I know I'll need a way to control a stepper motor (possibly 2) and likely a way to generate a 4-20ma signal.
The board needs to "see" two 10k NTC thermistor sensors and a pressure transducer (0-5v or 0-10v signal with a filter)
I'm getting a bit lost in all the available shields and add-ons, so any help getting there will be extremely useful!
Is the stepper controlling pressure (valve or pump)?
I made a simulation to control a servo depending on temperature and humidity... in your case, a pressure reading and thermistor... the code for the stepper would need to be changed, but it might give you ideas (or answers). Right-sized power supply/supplies will be important.
Shields... if you can make a solid prototype, just solder on a perforated breadboard. You might consider creating your own PCB design and ship it to fabricators like JLBPCB (and some other fabricators... usually sponsors of well-known makers on YouTube).
Get some real-time readings and put them in a table with actual output and desired output, and post that here... it will help in defining the desired outcome.
A superheat controller is exactly what I'm building, but I'm adding more user-friendly HMI and some additional features to control condenser/evaporator throughput and so forth too.
I'm pretty familiar with Danfoss, Sporlan and Emerson controllers; probably cheaper to use one of the less expensive options that what I'll end up building but the point is the exercise of building and programming
What I'm actually building is a portable half horsepower water source chiller that has tight control of the process stream and minimizes water usage on the condenser side via flow control to optimize the condensing temperature. I knew I'd likely need to build from the ground up, but I've been surprised with Arduino shield offerings so far.
The stepper controls an EEV (electronic expansion valve) that directly controls the flow of liquid refrigerant to the evaporator. On the second side I'll likely use an off-the-shelf modulating valve that accepts a 0-10vdc or 4-20a signal to control a valve for condenser throughput. I do believe I have a decent pairing for the EEV stepper to a TMC driver already.
The point of this exercise for me is more of an "I can do it" than anything - there are plenty of off the shelf solutions and I work in PLC cabs that incorporate lots of these features - it's more that I want to build a single controller with an HMI that manages the full device.
Basically I've not tried to return a pressure transducer or thermistor signal to Arduino yet, so I think your simulation will be very useful in tackling that aspect, I really appreciate you sharing this!
Look at the DS1B20 sensor, it is easy to use and fits nicely in the range you will be working with. Caution with the pressure transducer, some are not compatible with refrigerants. The UNO or Nano would be a good choice. I would recommend you power them with about 8V via Vin and place in a grounded metal box. Consider a zero cross solid state relay for the compressor, that will help keep noise out of your system.
One thing I did years before Hot Gas Bypass on water chillers was use a small tube ( like a cap tube but bigger) to bypass the evaporator and by opening the valve that control it it cut the refrigeration capacity. I could cycle this a lot without any problems. These ranged from about 5 ton up. You have to be careful not to pass two much or you will heat the compressor. This gave me very fine control.
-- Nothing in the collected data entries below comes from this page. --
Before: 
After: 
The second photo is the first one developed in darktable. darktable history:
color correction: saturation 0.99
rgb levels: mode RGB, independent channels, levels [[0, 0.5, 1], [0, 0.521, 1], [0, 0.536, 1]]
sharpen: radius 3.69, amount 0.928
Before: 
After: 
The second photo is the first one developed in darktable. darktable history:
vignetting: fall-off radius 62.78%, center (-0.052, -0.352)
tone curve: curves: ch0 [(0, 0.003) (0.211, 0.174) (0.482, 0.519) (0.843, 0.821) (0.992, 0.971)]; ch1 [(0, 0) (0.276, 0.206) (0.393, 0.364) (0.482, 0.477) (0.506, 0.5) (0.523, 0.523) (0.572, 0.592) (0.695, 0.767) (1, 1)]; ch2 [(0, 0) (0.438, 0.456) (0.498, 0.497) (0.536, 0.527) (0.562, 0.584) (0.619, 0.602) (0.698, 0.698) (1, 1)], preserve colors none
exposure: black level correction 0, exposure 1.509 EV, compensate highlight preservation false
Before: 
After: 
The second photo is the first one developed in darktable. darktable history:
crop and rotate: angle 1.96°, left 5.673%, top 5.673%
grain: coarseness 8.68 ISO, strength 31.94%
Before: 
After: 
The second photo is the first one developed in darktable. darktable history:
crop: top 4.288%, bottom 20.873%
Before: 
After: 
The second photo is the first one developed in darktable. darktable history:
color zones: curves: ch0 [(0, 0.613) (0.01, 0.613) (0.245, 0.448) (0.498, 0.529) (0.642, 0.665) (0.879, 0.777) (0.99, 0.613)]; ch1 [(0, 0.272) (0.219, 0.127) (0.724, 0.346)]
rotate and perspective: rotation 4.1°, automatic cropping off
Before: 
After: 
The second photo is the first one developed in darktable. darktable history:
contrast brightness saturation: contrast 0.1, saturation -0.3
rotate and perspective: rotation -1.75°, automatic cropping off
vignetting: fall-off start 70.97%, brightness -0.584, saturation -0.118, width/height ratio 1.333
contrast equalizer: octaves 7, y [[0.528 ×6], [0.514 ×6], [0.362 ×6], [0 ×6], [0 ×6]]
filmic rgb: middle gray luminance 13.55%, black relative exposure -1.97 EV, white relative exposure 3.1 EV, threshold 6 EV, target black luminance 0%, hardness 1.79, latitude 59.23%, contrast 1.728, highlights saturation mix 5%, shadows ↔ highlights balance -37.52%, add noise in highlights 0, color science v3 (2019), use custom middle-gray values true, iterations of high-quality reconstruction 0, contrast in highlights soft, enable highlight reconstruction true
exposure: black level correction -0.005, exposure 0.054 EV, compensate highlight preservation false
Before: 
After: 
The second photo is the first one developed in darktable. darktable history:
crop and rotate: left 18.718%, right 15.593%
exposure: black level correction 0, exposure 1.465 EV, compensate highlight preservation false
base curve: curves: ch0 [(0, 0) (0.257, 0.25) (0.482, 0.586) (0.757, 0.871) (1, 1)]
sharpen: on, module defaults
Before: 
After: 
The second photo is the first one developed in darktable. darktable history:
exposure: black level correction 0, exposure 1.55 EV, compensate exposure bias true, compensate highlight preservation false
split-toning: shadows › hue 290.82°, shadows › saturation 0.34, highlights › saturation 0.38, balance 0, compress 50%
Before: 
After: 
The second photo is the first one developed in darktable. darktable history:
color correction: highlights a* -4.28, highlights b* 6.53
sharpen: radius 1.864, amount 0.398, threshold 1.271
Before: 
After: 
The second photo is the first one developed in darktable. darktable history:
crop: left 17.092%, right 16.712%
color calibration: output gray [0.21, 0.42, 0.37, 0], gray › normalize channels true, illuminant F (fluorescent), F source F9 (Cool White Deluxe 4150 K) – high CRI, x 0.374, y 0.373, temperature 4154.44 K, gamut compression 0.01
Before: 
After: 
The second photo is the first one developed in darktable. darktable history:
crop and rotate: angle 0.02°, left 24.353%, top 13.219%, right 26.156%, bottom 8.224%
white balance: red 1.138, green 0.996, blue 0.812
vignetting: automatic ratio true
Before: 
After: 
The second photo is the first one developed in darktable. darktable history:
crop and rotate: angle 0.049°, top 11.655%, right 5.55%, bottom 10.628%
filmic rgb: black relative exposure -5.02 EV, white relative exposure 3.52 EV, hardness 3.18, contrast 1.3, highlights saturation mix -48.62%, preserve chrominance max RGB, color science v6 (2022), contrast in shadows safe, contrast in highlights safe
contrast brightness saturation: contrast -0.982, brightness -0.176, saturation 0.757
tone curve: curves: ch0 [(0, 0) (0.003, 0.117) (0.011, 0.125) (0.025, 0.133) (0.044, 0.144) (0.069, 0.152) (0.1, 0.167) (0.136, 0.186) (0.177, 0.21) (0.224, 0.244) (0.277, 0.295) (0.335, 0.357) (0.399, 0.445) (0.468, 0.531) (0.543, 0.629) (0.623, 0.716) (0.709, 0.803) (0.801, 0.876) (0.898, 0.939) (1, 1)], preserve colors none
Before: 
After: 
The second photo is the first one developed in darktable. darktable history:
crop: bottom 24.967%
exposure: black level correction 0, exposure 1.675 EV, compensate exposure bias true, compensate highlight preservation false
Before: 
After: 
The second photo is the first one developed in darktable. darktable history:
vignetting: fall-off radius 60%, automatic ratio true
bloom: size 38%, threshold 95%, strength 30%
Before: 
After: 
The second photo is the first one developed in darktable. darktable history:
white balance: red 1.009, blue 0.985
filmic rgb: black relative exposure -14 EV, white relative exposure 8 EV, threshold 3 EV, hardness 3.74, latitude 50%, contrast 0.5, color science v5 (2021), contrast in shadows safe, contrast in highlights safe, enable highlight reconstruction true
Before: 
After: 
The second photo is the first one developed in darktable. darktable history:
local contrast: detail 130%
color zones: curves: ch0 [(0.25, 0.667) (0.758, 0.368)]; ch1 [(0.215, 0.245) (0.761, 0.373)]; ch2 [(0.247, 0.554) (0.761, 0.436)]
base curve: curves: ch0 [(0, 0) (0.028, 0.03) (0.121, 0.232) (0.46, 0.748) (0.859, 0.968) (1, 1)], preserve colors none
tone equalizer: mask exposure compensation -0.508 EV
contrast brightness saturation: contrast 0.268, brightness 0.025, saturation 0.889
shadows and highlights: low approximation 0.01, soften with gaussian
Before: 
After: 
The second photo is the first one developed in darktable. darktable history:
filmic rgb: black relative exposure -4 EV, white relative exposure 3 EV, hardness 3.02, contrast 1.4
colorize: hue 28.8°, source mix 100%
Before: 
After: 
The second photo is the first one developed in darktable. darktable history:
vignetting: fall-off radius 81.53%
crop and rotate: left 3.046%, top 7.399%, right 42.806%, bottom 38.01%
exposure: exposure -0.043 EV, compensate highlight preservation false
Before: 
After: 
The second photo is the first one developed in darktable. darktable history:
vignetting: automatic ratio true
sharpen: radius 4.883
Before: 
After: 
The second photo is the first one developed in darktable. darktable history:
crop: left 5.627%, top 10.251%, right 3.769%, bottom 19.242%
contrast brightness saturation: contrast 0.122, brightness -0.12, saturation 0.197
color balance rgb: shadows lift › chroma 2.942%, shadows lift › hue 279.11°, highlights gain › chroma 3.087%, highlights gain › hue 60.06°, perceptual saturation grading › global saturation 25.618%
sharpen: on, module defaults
My preference is for modules rather then shields, they give more versatility.
I'm at the design stage right now, so capacity control is something I'm currently working out, which is going to play heavily into what I settle on for my sensor suite.
I did actually look into HGB via a pair of solenoid valves, cycling hot gas into the evap while allowing a small bypass of liquid refrigerant into the suction accumulator through a cap tube to ensure sufficient cold vapor return - kinda like a pseudo heat pump.
I do think that most of my control is going to be possible through use of the EEV, but I I really appreciate the engineering input; it's reassuring to hear that someone else had a very similar idea.
I did it with a National SCMP processor in the late 70's. It did very well but the systems were a little on the slow size because of the size and heat transfer into water. It was PID with about a 120 second cycle. Slow but it worked. The pressure transducer was the hardest to find.